== Provided records ==

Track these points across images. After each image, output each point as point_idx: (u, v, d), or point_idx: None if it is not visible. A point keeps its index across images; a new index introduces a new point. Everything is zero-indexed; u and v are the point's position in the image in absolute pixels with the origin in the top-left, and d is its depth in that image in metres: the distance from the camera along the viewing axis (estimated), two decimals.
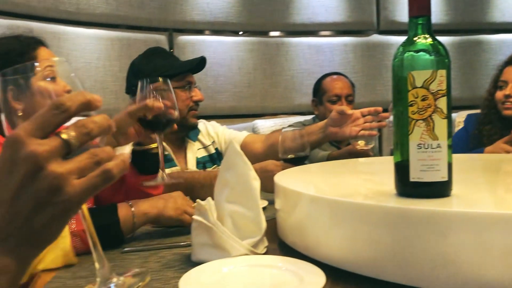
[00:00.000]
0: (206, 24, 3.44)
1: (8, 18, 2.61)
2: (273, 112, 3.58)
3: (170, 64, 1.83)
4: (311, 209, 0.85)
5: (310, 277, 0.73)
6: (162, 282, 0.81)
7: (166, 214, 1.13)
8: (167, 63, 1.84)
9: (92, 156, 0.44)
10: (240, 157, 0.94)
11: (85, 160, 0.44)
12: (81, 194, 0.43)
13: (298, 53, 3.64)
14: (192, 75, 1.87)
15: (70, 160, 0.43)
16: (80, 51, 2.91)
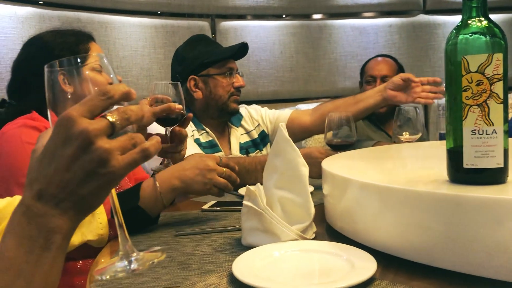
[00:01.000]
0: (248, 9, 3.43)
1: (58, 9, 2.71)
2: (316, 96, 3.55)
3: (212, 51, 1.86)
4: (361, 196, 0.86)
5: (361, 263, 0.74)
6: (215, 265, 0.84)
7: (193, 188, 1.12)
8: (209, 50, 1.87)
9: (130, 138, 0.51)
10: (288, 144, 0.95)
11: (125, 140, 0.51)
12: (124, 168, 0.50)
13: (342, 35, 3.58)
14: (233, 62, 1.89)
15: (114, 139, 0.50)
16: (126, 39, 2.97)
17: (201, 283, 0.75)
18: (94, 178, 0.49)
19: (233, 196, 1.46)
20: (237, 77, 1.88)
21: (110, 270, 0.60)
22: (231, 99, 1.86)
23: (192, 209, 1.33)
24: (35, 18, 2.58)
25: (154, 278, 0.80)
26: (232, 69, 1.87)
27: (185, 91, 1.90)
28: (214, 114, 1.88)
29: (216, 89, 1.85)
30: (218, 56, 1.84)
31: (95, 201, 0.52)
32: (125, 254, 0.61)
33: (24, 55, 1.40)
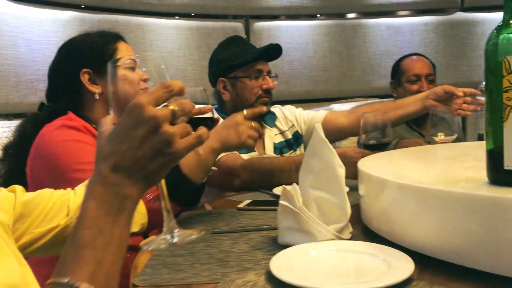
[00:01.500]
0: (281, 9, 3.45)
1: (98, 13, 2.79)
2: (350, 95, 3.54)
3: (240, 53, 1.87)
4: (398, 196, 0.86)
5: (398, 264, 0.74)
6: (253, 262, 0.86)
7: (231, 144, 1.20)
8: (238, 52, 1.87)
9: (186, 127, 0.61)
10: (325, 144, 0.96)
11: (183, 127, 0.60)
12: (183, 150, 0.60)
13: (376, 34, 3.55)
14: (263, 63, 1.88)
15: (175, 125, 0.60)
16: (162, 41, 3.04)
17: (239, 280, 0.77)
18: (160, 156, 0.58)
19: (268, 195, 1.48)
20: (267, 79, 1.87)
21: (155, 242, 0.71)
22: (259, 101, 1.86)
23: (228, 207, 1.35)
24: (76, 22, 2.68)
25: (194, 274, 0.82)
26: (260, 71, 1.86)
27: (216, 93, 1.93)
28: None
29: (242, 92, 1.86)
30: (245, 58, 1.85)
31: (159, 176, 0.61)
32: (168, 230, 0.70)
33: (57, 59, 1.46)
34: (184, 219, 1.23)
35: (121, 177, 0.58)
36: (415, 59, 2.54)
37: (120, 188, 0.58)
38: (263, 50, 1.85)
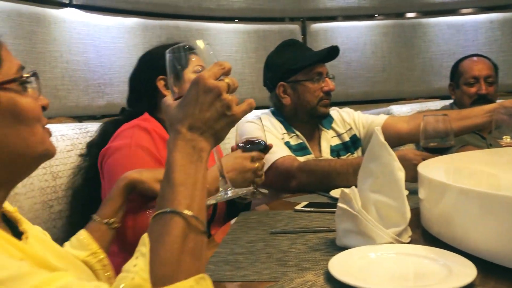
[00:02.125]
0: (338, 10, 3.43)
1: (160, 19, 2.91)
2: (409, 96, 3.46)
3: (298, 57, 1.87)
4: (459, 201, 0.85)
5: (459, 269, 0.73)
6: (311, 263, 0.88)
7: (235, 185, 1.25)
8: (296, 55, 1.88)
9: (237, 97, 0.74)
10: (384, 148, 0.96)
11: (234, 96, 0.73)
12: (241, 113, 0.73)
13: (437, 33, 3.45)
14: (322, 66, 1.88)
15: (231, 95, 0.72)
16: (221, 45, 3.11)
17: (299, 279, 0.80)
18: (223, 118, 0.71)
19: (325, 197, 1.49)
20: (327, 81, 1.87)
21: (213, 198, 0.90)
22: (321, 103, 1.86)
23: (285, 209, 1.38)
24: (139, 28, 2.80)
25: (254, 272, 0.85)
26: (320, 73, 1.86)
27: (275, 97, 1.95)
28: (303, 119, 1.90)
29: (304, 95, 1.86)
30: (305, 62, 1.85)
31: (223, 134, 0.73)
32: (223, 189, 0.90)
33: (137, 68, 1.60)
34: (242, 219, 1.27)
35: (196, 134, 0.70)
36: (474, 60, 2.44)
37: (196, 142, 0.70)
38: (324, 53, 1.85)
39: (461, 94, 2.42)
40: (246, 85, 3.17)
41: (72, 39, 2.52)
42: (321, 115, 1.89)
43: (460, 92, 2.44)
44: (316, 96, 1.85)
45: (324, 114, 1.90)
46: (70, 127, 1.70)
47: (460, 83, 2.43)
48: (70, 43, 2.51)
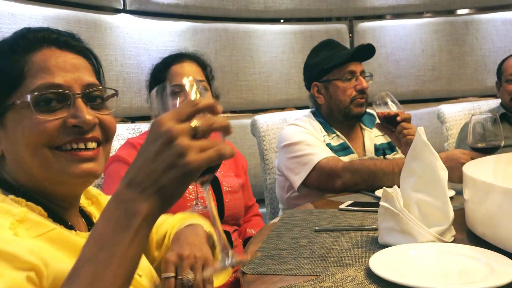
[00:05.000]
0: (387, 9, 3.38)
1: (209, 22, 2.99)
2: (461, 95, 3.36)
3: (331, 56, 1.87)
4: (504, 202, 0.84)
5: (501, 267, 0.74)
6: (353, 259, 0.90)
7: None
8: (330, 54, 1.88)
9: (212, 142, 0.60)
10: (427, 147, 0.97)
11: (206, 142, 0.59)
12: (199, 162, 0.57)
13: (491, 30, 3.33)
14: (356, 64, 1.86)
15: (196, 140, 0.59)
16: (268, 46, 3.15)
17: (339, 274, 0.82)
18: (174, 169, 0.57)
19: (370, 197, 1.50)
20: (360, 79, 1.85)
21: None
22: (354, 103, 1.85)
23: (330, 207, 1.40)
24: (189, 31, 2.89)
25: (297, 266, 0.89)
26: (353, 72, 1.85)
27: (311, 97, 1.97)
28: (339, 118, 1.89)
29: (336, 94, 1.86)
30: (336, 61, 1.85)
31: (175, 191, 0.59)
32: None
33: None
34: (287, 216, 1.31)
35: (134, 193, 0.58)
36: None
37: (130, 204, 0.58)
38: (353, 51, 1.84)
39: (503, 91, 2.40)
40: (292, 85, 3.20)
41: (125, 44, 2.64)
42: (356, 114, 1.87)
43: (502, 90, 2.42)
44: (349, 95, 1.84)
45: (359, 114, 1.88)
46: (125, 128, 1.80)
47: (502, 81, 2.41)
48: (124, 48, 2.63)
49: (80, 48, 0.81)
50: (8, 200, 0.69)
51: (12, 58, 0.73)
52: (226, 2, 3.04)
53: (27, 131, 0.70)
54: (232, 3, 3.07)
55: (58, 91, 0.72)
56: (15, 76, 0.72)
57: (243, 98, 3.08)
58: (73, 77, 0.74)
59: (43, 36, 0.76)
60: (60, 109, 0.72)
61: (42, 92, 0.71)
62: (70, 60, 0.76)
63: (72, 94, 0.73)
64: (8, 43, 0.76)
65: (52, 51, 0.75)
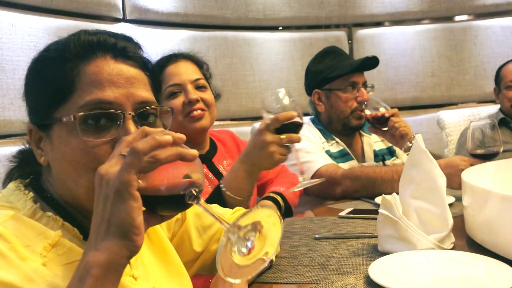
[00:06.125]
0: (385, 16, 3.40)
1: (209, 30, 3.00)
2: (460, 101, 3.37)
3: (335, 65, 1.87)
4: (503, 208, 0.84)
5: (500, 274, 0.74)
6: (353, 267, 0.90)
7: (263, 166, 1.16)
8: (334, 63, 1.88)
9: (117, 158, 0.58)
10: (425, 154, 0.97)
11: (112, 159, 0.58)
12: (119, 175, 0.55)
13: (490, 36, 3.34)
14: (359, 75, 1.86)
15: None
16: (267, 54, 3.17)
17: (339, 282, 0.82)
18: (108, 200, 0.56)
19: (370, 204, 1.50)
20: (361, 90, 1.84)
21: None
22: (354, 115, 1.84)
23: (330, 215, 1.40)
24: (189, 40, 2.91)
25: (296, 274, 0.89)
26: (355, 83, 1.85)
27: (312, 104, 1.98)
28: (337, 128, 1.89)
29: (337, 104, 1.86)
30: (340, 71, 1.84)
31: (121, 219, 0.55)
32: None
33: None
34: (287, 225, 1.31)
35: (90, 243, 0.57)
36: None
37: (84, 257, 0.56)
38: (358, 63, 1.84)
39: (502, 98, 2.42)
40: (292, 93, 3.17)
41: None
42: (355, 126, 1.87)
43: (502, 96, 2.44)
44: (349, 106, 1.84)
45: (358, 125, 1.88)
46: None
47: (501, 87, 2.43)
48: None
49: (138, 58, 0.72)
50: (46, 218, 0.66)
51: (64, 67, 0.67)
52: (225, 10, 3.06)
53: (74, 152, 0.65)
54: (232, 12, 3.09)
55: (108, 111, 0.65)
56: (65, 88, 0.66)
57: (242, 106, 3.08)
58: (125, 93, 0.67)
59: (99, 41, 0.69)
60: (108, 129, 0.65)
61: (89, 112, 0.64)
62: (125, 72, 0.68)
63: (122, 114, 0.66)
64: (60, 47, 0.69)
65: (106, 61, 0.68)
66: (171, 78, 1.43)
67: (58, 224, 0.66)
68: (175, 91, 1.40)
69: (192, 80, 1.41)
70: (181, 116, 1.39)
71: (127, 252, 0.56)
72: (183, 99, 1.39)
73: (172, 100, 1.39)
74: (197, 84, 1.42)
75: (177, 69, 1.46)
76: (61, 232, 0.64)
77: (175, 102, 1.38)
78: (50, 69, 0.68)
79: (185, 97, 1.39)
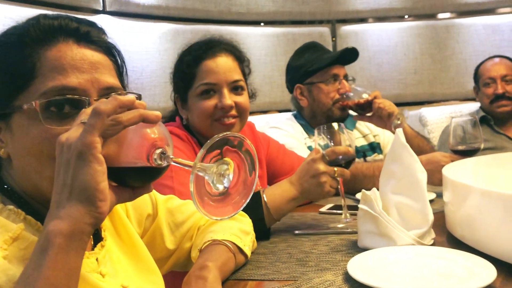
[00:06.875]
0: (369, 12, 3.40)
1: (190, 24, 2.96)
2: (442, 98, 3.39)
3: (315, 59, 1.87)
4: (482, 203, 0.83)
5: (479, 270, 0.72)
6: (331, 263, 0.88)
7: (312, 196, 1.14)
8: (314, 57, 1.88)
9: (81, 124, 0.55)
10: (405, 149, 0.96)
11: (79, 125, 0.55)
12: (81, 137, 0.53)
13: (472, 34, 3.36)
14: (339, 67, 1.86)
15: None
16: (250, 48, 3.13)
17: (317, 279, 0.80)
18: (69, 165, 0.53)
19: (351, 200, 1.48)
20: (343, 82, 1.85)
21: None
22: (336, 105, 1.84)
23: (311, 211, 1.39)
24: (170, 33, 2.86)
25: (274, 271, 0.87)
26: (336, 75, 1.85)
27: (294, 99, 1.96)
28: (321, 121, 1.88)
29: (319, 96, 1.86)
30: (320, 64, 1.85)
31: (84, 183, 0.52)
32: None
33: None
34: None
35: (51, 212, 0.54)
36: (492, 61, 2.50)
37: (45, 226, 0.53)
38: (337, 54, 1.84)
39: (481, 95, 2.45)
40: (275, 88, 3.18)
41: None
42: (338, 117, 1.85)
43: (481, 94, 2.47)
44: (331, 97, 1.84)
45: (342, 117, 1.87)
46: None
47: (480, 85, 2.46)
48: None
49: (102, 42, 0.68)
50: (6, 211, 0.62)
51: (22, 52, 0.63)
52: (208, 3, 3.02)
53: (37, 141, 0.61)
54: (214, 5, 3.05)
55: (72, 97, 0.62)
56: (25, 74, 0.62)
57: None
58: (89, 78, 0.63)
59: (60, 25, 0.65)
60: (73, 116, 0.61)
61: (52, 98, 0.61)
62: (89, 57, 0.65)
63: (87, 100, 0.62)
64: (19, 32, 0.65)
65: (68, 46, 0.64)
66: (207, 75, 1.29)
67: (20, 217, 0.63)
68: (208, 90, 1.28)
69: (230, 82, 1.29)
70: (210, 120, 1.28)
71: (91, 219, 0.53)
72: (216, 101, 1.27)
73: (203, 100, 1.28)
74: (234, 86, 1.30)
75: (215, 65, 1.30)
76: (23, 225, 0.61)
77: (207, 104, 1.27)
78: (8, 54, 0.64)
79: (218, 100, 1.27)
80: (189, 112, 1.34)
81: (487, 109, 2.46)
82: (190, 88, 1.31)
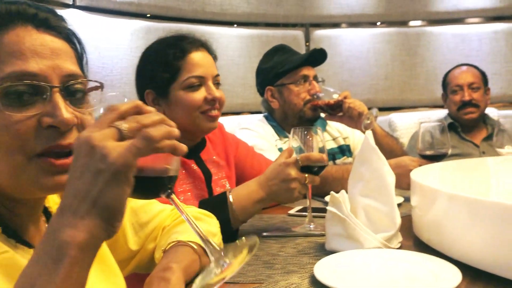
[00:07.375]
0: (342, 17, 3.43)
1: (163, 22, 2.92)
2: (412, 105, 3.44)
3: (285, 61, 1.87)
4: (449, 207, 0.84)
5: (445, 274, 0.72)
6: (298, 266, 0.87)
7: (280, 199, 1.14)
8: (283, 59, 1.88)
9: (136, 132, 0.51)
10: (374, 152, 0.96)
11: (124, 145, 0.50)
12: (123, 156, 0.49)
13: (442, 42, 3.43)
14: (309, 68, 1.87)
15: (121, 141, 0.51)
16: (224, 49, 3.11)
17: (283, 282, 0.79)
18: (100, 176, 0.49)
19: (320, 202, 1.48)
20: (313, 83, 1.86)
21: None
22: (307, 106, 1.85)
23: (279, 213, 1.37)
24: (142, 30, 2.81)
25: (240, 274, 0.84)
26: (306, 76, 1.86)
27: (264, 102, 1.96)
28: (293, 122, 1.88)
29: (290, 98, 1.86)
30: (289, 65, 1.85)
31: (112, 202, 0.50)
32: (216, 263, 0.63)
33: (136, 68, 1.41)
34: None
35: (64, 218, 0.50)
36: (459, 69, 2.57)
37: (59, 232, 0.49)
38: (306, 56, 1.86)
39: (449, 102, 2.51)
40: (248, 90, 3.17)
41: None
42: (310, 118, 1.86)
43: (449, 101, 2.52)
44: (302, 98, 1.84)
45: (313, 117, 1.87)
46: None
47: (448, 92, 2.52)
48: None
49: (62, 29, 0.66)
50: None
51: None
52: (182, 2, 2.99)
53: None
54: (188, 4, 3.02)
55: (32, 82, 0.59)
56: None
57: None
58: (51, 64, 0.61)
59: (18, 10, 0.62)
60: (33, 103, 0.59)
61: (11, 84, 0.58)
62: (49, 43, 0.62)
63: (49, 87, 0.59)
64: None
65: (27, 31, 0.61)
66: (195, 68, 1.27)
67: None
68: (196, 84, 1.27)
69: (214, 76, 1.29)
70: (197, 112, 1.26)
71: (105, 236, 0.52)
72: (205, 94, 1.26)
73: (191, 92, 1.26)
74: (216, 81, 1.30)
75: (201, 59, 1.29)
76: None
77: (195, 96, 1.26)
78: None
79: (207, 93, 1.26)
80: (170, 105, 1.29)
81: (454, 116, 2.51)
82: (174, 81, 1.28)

===
== Provided records ==

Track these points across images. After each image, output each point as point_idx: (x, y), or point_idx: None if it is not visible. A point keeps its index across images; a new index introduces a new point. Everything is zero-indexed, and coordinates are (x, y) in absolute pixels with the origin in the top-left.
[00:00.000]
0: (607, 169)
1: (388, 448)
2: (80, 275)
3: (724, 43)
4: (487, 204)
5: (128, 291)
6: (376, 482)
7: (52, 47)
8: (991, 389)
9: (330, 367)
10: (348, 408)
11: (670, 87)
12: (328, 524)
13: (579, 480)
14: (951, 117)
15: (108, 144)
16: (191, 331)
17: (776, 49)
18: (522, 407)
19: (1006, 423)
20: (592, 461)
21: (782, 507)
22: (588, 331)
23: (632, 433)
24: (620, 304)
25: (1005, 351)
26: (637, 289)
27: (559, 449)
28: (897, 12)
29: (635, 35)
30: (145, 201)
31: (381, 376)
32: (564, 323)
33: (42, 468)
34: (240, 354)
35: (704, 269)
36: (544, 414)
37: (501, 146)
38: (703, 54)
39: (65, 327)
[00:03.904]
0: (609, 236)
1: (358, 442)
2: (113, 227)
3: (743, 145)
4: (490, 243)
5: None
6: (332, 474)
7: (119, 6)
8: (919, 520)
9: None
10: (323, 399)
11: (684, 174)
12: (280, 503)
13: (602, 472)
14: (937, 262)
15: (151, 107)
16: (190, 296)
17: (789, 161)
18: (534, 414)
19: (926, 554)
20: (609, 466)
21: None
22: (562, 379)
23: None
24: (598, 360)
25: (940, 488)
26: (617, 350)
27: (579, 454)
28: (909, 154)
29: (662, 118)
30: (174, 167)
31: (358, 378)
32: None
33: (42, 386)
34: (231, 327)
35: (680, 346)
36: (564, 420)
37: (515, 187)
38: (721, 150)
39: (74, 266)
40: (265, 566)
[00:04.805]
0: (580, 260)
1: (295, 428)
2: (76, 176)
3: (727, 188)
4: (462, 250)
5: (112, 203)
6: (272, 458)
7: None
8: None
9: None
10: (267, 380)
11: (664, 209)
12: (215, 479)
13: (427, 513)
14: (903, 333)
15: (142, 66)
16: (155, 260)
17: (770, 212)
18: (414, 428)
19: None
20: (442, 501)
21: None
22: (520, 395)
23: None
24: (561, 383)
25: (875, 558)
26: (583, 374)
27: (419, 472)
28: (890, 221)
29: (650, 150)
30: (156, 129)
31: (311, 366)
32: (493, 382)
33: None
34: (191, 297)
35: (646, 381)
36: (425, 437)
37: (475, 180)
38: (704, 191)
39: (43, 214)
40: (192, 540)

===

_Exercise prompt_: Look through the listing above for the line with "(estimated), two decimals." and the line with "16: (80, 51, 2.91)". Write out exactly those lines and everything between, leaving out pictures.

_Answer space_:
Track these points across images. After each image, output each point as point_idx: (u, v, d), or point_idx: None if it is not visible. A point keeps its index across images; a new index introduces a new point. Everything is zero-indexed; u and v are the point's position in the image in absolute pixels with the origin in the top-left, and d is its depth in that image in metres: the distance from the camera along the viewing axis (estimated), two decimals.
[00:00.000]
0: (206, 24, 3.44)
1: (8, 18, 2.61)
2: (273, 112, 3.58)
3: (170, 64, 1.83)
4: (311, 209, 0.85)
5: (310, 277, 0.73)
6: (162, 282, 0.81)
7: (166, 214, 1.13)
8: (167, 63, 1.84)
9: (92, 156, 0.44)
10: (240, 157, 0.94)
11: (85, 160, 0.44)
12: (81, 194, 0.43)
13: (298, 53, 3.64)
14: (192, 75, 1.87)
15: (70, 160, 0.43)
16: (80, 51, 2.91)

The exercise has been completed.